这个突然出现的师侄,对于四人来说的冲击无疑都很大,但四个人由此想到的事情,却全然不同。
叙旧自然是紫胤真人和锦瑟两个人就可以,旁人在多半有些尴尬。欧阳琴很快去了陆小凤与楚留香的房间,三人围坐在桌边喝茶,谁也没有说话,都关注着隔壁房间的动静。

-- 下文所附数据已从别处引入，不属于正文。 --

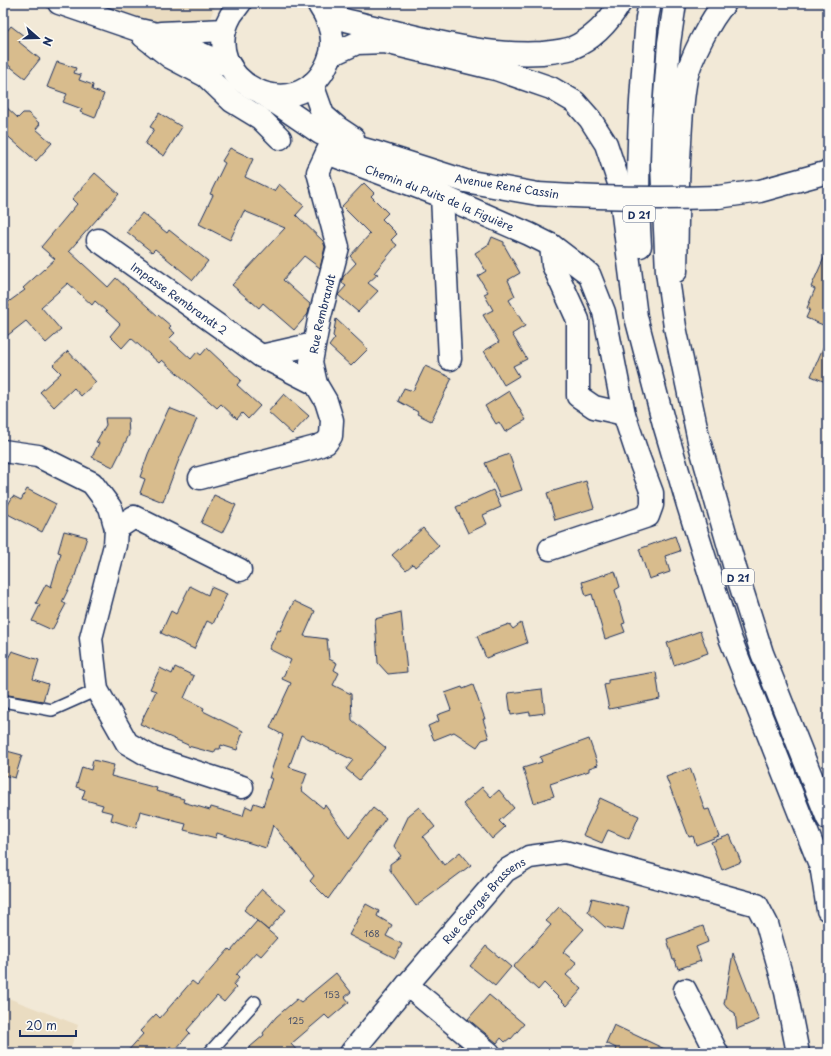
<svg xmlns="http://www.w3.org/2000/svg" width="831" height="1056" font-family="'Playpen Sans',sans-serif">
<rect width="100%" height="100%" fill="#f2e9d7"/>
<filter id="ink" filterUnits="userSpaceOnUse"><feTurbulence type="fractalNoise" baseFrequency=".025" numOctaves="2"/><feDisplacementMap in="SourceGraphic" scale="8" xChannelSelector="R" yChannelSelector="G"/><feConvolveMatrix kernelMatrix="1 2 1 2 8 2 1 2 1" color-interpolation-filters="sRGB"/></filter>
<g filter="url(#ink)">
<g fill="#eadcc1">
<polygon points="99,3 216,3 205,31 147,23"/>
<polygon points="3,996 78,1025 69,1053 3,1053"/>
</g>
<g fill="#d8bc8d" stroke="#1b2f5e">
<polygon points="11,26 24,36 19,42 40,59 25,78 3,61 3,28 7,31"/>
<polygon points="57,62 76,68 74,73 81,75 79,80 93,85 92,90 104,94 95,118 80,112 82,109 63,102 67,94 47,87"/>
<polygon points="3,104 18,118 23,113 28,113 40,124 36,129 52,143 36,161 3,132"/>
<polygon points="159,113 182,127 164,156 145,144 154,129 150,127"/>
<polygon points="230,148 253,159 245,177 274,191 279,184 304,206 296,215 323,241 325,247 320,268 304,256 283,280 310,304 308,314 294,330 263,303 259,308 232,285 285,228 244,211 230,240 199,224 213,195 210,194 225,163 222,161"/>
<polygon points="95,173 119,194 69,251 108,287 116,278 158,316 158,315 171,326 169,328 175,333 169,339 191,359 197,352 201,355 207,348 241,380 237,385 260,406 248,419 242,413 237,419 221,404 217,408 162,360 159,363 131,338 122,348 110,336 120,324 95,301 92,305 68,283 41,307 61,330 46,343 26,321 3,339 3,311 9,306 7,303 25,290 23,288 55,259 41,247 77,204 72,199"/>
<polygon points="364,183 374,193 371,196 388,213 382,219 397,234 391,240 397,245 374,273 378,274 368,283 378,291 358,312 338,295 346,286 342,283 343,277 356,263 350,256 370,234 342,206"/>
<polygon points="142,213 167,233 169,230 208,261 193,280 155,249 152,252 127,232"/>
<polygon points="492,237 504,242 504,245 520,273 508,280 515,296 509,300 525,326 512,334 527,359 513,366 519,376 504,385 484,351 499,342 483,315 493,310 484,294 488,292 478,276 486,271 475,253 489,244"/>
<polygon points="828,249 828,327 806,318 810,309 807,308 815,289 811,287"/>
<polygon points="336,319 368,349 351,366 329,346 335,338 333,336"/>
<polygon points="828,336 828,383 811,376"/>
<polygon points="68,351 96,382 81,396 74,388 54,407 40,392 61,373 53,365"/>
<polygon points="425,366 452,378 431,421 417,414 418,412 398,401 404,388 413,391"/>
<polygon points="509,391 526,420 505,432 499,422 496,424 485,406"/>
<polygon points="284,394 309,416 292,434 268,412"/>
<polygon points="169,408 197,419 178,462 163,502 140,493 145,479 140,477 148,454"/>
<polygon points="105,418 128,418 129,435 113,467 92,457 99,443 96,442 106,425"/>
<polygon points="509,454 522,490 500,497 485,463"/>
<polygon points="586,481 594,508 555,520 547,493"/>
<polygon points="27,489 56,504 42,532 4,512 13,496 21,500"/>
<polygon points="493,490 501,507 483,515 487,524 468,533 456,507"/>
<polygon points="214,495 236,505 222,533 201,523"/>
<polygon points="423,528 439,546 415,567 413,564 406,570 392,555"/>
<polygon points="64,531 87,537 75,576 62,602 66,604 52,630 32,621 40,605 36,603 46,584 51,587 61,553 58,552"/>
<polygon points="675,536 680,551 665,556 670,572 649,579 639,549"/>
<polygon points="615,571 620,587 615,590 625,623 622,624 625,632 605,639 592,594 586,596 582,582"/>
<polygon points="190,586 208,595 211,587 227,594 213,624 207,621 194,649 161,633 171,611 176,614"/>
<polygon points="294,601 315,611 304,636 327,639 329,659 337,663 334,670 339,673 333,685 351,694 352,720 386,748 359,780 346,769 353,760 301,735 289,767 307,773 301,790 323,808 325,805 349,838 373,808 386,818 328,899 310,881 314,876 273,825 266,848 217,833 216,838 184,830 186,824 170,820 171,819 140,811 136,828 111,820 113,813 101,810 103,805 82,799 85,790 76,787 82,767 91,770 93,760 114,765 111,776 157,788 156,791 184,799 183,802 210,810 211,807 243,816 246,806 252,809 254,803 263,806 272,778 269,778 283,735 270,728 291,683 282,679 291,660 269,649 278,630 280,631"/>
<polygon points="401,612 407,672 388,674 378,663 375,619"/>
<polygon points="521,623 527,643 486,658 477,636 509,624 513,629"/>
<polygon points="700,631 708,653 674,665 667,643"/>
<polygon points="12,651 39,660 33,679 48,684 43,701 3,694 3,667"/>
<polygon points="175,667 194,676 184,698 204,708 203,711 243,731 237,750 221,745 220,749 216,749 214,753 188,746 188,745 140,724 156,691 150,689 160,668 172,674"/>
<polygon points="656,672 660,699 609,709 604,685 608,684 608,680"/>
<polygon points="473,685 485,719 483,719 489,738 482,740 477,747 454,732 434,740 428,726 439,721 437,715 451,710 445,693 462,687 463,689"/>
<polygon points="542,689 545,713 530,715 530,712 511,715 508,693"/>
<polygon points="589,739 598,765 589,768 589,771 550,784 554,796 534,803 523,768 542,762 540,757"/>
<polygon points="3,750 22,755 15,778 3,775"/>
<polygon points="690,768 705,810 709,809 719,836 696,845 693,836 689,837 666,777"/>
<polygon points="482,787 491,797 499,790 514,808 499,821 505,827 492,839 463,804"/>
<polygon points="600,798 639,816 629,839 608,830 602,843 583,835"/>
<polygon points="419,807 435,827 423,837 444,865 460,852 471,865 416,906 390,870 390,864 401,856 394,846 409,815"/>
<polygon points="730,835 741,862 722,870 711,842"/>
<polygon points="262,889 286,910 268,930 244,910"/>
<polygon points="592,898 629,907 623,931 605,927 588,912"/>
<polygon points="366,904 379,911 377,916 392,925 386,936 402,944 395,958 349,935"/>
<polygon points="559,907 584,929 563,952 577,963 566,975 582,989 567,1006 544,983 538,990 513,967 551,925 546,921"/>
<polygon points="257,921 277,938 261,956 256,952 236,975 239,978 233,985 236,988 224,1002 217,996 187,1030 190,1033 175,1050 170,1046 164,1053 126,1053 143,1034 140,1031 156,1014 160,1018 192,981 197,985 229,949 231,951"/>
<polygon points="703,926 708,942 696,947 701,961 678,969 675,960 673,960 667,939"/>
<polygon points="486,946 511,967 495,986 470,966"/>
<polygon points="733,953 759,1020 737,1029 735,1013 727,1008 724,1004"/>
<polygon points="336,973 351,992 345,997 349,1002 329,1019 325,1015 291,1044 299,1053 243,1053 264,1035 263,1033 276,1017 297,999 301,1002"/>
<polygon points="489,995 524,1024 511,1039 510,1038 505,1042 501,1038 497,1043 468,1019"/>
<polygon points="614,1025 673,1053 614,1053 616,1048 606,1043"/>
<polygon points="459,1044 469,1053 452,1053"/>
</g>
<g fill="none" stroke-linecap="round" stroke-linejoin="round">
<g stroke="#1b2f5e" stroke-width="14">
<g id="lane">
<polyline points="3,701 52,710 97,690"/>
<polyline points="209,1053 255,1002"/>
</g>
</g>
<g stroke="#1b2f5e" stroke-width="25">
<g id="street">
<polyline points="59,3 135,29 157,34 231,67"/>
<polyline points="161,33 225,30"/>
<polyline points="143,36 170,57 206,76 232,101 260,118 280,138"/>
<path id="s1" d="M 327,153 L 442,196 L 529,234 L 551,245 L 589,274 L 604,312 L 624,414 L 638,456 L 652,493 L 652,505 L 648,516 L 550,549"/>
<polyline points="442,196 450,359"/>
<path id="s2" d="M 98,240 L 261,356 L 316,384"/>
<polyline points="551,245 553,265 578,320 578,396 594,407 624,414"/>
<polyline points="261,356 314,344"/>
<polyline points="3,451 38,456 92,483 110,507 116,529 115,545 91,638 97,690 127,743 153,758 242,787"/>
<path id="s3" d="M 200,478 L 316,447 L 326,443 L 331,436 L 332,420 L 326,401 L 316,384 L 311,362 L 319,320 L 338,247 L 318,172 L 333,140"/>
<polyline points="116,529 134,517 240,570"/>
<polyline points="407,985 489,1053"/>
<polyline points="685,990 717,1053"/>
<path id="s4" d="M 351,1053 L 407,985 L 505,871 L 529,857 L 565,852 L 757,905 L 767,924 L 786,992 L 798,1053"/>
</g>
</g>
<g stroke="#1b2f5e" stroke-width="25">
<g id="secondary">
<path d="M 240,3 C 237,7 234,11 231,15 C 195,79 297,133 328,62 C 337,42 331,23 319,5"/>
<path d="M 326,15 C 348,21 370,26 391,31 C 441,43 490,56 542,53 C 551,52 563,51 572,48 C 593,39 609,22 620,3"/>
<polyline points="312,84 323,115 338,128 353,138"/>
<polyline points="263,94 320,133 349,145 374,152 465,181 538,194"/>
<polyline points="718,197 760,191 828,172"/>
<path d="M 676,271 C 677,229 677,186 680,143 C 681,122 682,100 686,79 C 690,59 711,18 725,3"/>
</g>
</g>
<g stroke="#1b2f5e" stroke-width="25">
<g id="highway">
<polyline points="675,3 669,43 663,123 662,165 667,272 675,327 699,441 735,568 762,653 828,819"/>
<polyline points="331,55 357,43 385,42 496,69 551,88 575,102 590,119 606,144 619,183 636,317 664,424 688,505 730,638 828,885"/>
<path d="M 640,246 C 635,170 641,94 647,18 L 650,3"/>
<polyline points="822,871 828,910"/>
</g>
</g>
<use href="#lane" stroke="#fdfcf7" stroke-width="11"/>
<use href="#street" stroke="#fdfcf7" stroke-width="22"/>
<use href="#secondary" stroke="#fdfcf7" stroke-width="22"/>
<use href="#highway" stroke="#fdfcf7" stroke-width="22"/>
<g stroke="#1b2f5e" stroke-width="25" stroke-linecap="butt">
<path id="secondary-bridge" d="M 538,194 C 599,198 657,199 718,197"/>
</g>
<use href="#secondary-bridge" stroke="#fdfcf7" stroke-width="22"/>
</g>
</g>
<g text-anchor="middle" dominant-baseline="central" stroke-width="3" stroke-linejoin="round" paint-order="stroke">
<g font-size="9" fill="#4a526a">
<text x="372" y="933">168</text>
<text x="332" y="994">153</text>
<text x="296" y="1020">125</text>
</g>
<g fill="#fdfcf7" stroke="#5f6c8c" stroke-width="1">
<rect x="623" y="206" width="32" height="16" rx="3"/>
<rect x="722" y="569" width="32" height="16" rx="3"/>
</g>
<g font-size="10" font-weight="bold" fill="#1b2f5e">
<text x="639" y="214">D 21</text>
<text x="738" y="577">D 21</text>
</g>
<g font-size="11" fill="#1b2f5e" stroke="#fdfcf7">
<text transform="translate(507 186) rotate(9)">Avenue René Cassin</text>
<text stroke="none"><textPath href="#s1" startOffset="121">Chemin du Puits de la Figuière</textPath></text>
<text stroke="none"><textPath href="#s2" startOffset="100">Impasse Rembrandt 2</textPath></text>
<text stroke="none"><textPath href="#s3" startOffset="267">Rue Rembrandt</textPath></text>
<text stroke="none"><textPath href="#s4" startOffset="203">Rue Georges Brassens</textPath></text>
</g>
</g>
<rect width="831" height="1056" fill="none" stroke="#fdfcf7" stroke-width="16"/>
<rect x="8" y="8" width="815" height="1040" fill="none" stroke="#1b2f5e" stroke-width="1.5" filter="url(#ink)"/>
<g transform="translate(38 38) rotate(110)" stroke="#fdfcf7" stroke-width="3" paint-order="stroke">
<path d="M0-3L7 15L0 10L-7 15Z" fill="#1b2f5e"/>
<text y="-6" font-size="11" font-weight="bold" text-anchor="middle" fill="#1b2f5e">N</text>
</g>
<path d="M20 1030v6h56v-6" fill="none" stroke="#1b2f5e" stroke-width="2"/>
<text x="26" y="1030" font-size="12" fill="#1b2f5e" stroke="#fdfcf7" stroke-width="3" paint-order="stroke">20 m</text>
</svg>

“这些年,紫胤过得如何?”进了房间,锦瑟给紫胤和自己倒了热茶,先一步开了口。紫胤不疑有他,说起了自己这些年来的经历。
“师叔离开门派后不久,玄霄师叔与掌门利用双剑之力,妄图使整个门派一起飞升,终致琼华倾覆,所有弟子皆被打入东海,而玄霄师叔一念成魔……”说起数百年前门派倾覆之事,紫胤神情颇为凝重,尤其是提及玄霄之时,顿了顿,他才继续说起往事,“数百年匆匆过去,我一直在剑冢铸剑,希望将师公手札上所记载的铸剑术完全掌握。后来我受好友所邀去了天墉城,成为了天墉城的执剑长老。师叔托我保管之剑,紫胤放在了天墉城的剑阁里,若是师叔近日有空,不妨随我去天墉城一趟。琼华虽已不复存在,但这些年我从未荒废铸剑之术,只盼能将师公交予我的铸剑术传承下去。”
锦瑟听了半天,发现还是没弄清自己和紫胤的关系,只是知道了他那里有一把自己的剑。当然,前提是他真的没有认错人。